*Your goal*: Can you copy the text of every row below word for word, with nothing changed or left out?

# # # # # # #

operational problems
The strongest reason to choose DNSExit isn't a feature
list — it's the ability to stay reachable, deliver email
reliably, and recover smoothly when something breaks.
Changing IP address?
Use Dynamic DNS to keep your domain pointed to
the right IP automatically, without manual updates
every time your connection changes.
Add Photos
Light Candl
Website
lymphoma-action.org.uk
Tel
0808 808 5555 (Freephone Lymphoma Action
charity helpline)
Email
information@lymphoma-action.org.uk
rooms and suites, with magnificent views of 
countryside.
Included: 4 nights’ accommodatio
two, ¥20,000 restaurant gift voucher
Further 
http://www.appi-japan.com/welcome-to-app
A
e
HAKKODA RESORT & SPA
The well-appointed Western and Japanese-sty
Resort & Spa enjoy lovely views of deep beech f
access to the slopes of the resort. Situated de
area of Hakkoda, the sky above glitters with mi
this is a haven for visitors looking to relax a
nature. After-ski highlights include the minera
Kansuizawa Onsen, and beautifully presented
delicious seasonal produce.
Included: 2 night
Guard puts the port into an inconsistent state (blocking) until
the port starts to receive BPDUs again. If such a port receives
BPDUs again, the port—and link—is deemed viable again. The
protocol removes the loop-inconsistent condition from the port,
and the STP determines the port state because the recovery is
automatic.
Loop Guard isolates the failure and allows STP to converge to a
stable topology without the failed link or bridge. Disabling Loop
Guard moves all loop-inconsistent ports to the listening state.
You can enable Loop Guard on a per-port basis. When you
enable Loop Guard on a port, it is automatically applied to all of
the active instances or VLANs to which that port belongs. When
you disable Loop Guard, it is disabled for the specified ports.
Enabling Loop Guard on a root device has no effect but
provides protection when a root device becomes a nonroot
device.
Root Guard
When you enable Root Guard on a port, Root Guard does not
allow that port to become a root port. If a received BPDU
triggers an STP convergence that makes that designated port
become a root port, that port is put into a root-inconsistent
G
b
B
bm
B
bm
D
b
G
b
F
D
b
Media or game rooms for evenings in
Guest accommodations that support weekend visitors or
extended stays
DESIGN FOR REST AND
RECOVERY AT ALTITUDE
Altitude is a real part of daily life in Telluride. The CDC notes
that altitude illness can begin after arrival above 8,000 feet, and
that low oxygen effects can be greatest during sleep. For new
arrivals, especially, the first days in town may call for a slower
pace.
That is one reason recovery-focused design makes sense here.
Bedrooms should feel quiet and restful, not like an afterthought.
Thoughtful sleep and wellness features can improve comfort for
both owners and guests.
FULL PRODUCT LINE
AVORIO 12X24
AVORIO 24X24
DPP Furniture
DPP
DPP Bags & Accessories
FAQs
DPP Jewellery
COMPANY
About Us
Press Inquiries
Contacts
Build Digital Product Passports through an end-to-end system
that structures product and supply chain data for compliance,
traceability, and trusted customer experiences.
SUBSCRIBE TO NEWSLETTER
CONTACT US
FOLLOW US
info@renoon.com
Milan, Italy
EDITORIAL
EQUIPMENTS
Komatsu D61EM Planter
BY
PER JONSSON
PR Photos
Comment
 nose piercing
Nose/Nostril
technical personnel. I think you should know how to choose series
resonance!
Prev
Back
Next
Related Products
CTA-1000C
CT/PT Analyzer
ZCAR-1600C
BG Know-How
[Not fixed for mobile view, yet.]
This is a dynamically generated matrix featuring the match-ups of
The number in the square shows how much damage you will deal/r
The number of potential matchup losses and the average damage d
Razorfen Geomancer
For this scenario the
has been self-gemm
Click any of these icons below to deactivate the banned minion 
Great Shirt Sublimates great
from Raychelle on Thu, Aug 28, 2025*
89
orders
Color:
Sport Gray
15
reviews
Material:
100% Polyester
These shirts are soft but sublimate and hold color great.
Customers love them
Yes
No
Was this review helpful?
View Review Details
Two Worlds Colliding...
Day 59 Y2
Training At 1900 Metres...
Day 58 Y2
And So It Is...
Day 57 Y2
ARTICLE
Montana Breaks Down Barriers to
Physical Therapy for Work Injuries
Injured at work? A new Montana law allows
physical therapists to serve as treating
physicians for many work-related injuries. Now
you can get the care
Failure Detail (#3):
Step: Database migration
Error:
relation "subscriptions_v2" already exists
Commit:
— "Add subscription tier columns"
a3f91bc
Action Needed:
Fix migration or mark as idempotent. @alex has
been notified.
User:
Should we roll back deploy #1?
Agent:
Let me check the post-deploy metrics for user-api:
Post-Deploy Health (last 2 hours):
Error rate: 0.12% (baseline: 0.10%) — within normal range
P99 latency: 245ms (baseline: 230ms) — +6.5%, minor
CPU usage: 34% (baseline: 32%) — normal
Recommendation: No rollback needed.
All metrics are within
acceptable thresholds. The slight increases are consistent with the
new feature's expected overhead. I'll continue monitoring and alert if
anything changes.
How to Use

# # # # # # #

*Task output*:
operational problems
The strongest reason to choose DNSExit isn't a feature
list — it's the ability to stay reachable, deliver email
reliably, and recover smoothly when something breaks.
Changing IP address?
Use Dynamic DNS to keep your domain pointed to
the right IP automatically, without manual updates
every time your connection changes.
Add Photos
Light Candl
Website
lymphoma-action.org.uk
Tel
0808 808 5555 (Freephone Lymphoma Action
charity helpline)
Email
information@lymphoma-action.org.uk
rooms and suites, with magnificent views of 
countryside.
Included: 4 nights’ accommodatio
two, ¥20,000 restaurant gift voucher
Further 
http://www.appi-japan.com/welcome-to-app
A
e
HAKKODA RESORT & SPA
The well-appointed Western and Japanese-sty
Resort & Spa enjoy lovely views of deep beech f
access to the slopes of the resort. Situated de
area of Hakkoda, the sky above glitters with mi
this is a haven for visitors looking to relax a
nature. After-ski highlights include the minera
Kansuizawa Onsen, and beautifully presented
delicious seasonal produce.
Included: 2 night
Guard puts the port into an inconsistent state (blocking) until
the port starts to receive BPDUs again. If such a port receives
BPDUs again, the port—and link—is deemed viable again. The
protocol removes the loop-inconsistent condition from the port,
and the STP determines the port state because the recovery is
automatic.
Loop Guard isolates the failure and allows STP to converge to a
stable topology without the failed link or bridge. Disabling Loop
Guard moves all loop-inconsistent ports to the listening state.
You can enable Loop Guard on a per-port basis. When you
enable Loop Guard on a port, it is automatically applied to all of
the active instances or VLANs to which that port belongs. When
you disable Loop Guard, it is disabled for the specified ports.
Enabling Loop Guard on a root device has no effect but
provides protection when a root device becomes a nonroot
device.
Root Guard
When you enable Root Guard on a port, Root Guard does not
allow that port to become a root port. If a received BPDU
triggers an STP convergence that makes that designated port
become a root port, that port is put into a root-inconsistent
G
b
B
bm
B
bm
D
b
G
b
F
D
b
Media or game rooms for evenings in
Guest accommodations that support weekend visitors or
extended stays
DESIGN FOR REST AND
RECOVERY AT ALTITUDE
Altitude is a real part of daily life in Telluride. The CDC notes
that altitude illness can begin after arrival above 8,000 feet, and
that low oxygen effects can be greatest during sleep. For new
arrivals, especially, the first days in town may call for a slower
pace.
That is one reason recovery-focused design makes sense here.
Bedrooms should feel quiet and restful, not like an afterthought.
Thoughtful sleep and wellness features can improve comfort for
both owners and guests.
FULL PRODUCT LINE
AVORIO 12X24
AVORIO 24X24
DPP Furniture
DPP
DPP Bags & Accessories
FAQs
DPP Jewellery
COMPANY
About Us
Press Inquiries
Contacts
Build Digital Product Passports through an end-to-end system
that structures product and supply chain data for compliance,
traceability, and trusted customer experiences.
SUBSCRIBE TO NEWSLETTER
CONTACT US
FOLLOW US
info@renoon.com
Milan, Italy
EDITORIAL
EQUIPMENTS
Komatsu D61EM Planter
BY
PER JONSSON
PR Photos
Comment
 nose piercing
Nose/Nostril
technical personnel. I think you should know how to choose series
resonance!
Prev
Back
Next
Related Products
CTA-1000C
CT/PT Analyzer
ZCAR-1600C
BG Know-How
[Not fixed for mobile view, yet.]
This is a dynamically generated matrix featuring the match-ups of
The number in the square shows how much damage you will deal/r
The number of potential matchup losses and the average damage d
Razorfen Geomancer
For this scenario the
has been self-gemm
Click any of these icons below to deactivate the banned minion 
Great Shirt Sublimates great
from Raychelle on Thu, Aug 28, 2025*
89
orders
Color:
Sport Gray
15
reviews
Material:
100% Polyester
These shirts are soft but sublimate and hold color great.
Customers love them
Yes
No
Was this review helpful?
View Review Details
Two Worlds Colliding...
Day 59 Y2
Training At 1900 Metres...
Day 58 Y2
And So It Is...
Day 57 Y2
ARTICLE
Montana Breaks Down Barriers to
Physical Therapy for Work Injuries
Injured at work? A new Montana law allows
physical therapists to serve as treating
physicians for many work-related injuries. Now
you can get the care
Failure Detail (#3):
Step: Database migration
Error:
relation "subscriptions_v2" already exists
Commit:
— "Add subscription tier columns"
a3f91bc
Action Needed:
Fix migration or mark as idempotent. @alex has
been notified.
User:
Should we roll back deploy #1?
Agent:
Let me check the post-deploy metrics for user-api:
Post-Deploy Health (last 2 hours):
Error rate: 0.12% (baseline: 0.10%) — within normal range
P99 latency: 245ms (baseline: 230ms) — +6.5%, minor
CPU usage: 34% (baseline: 32%) — normal
Recommendation: No rollback needed.
All metrics are within
acceptable thresholds. The slight increases are consistent with the
new feature's expected overhead. I'll continue monitoring and alert if
anything changes.
How to Use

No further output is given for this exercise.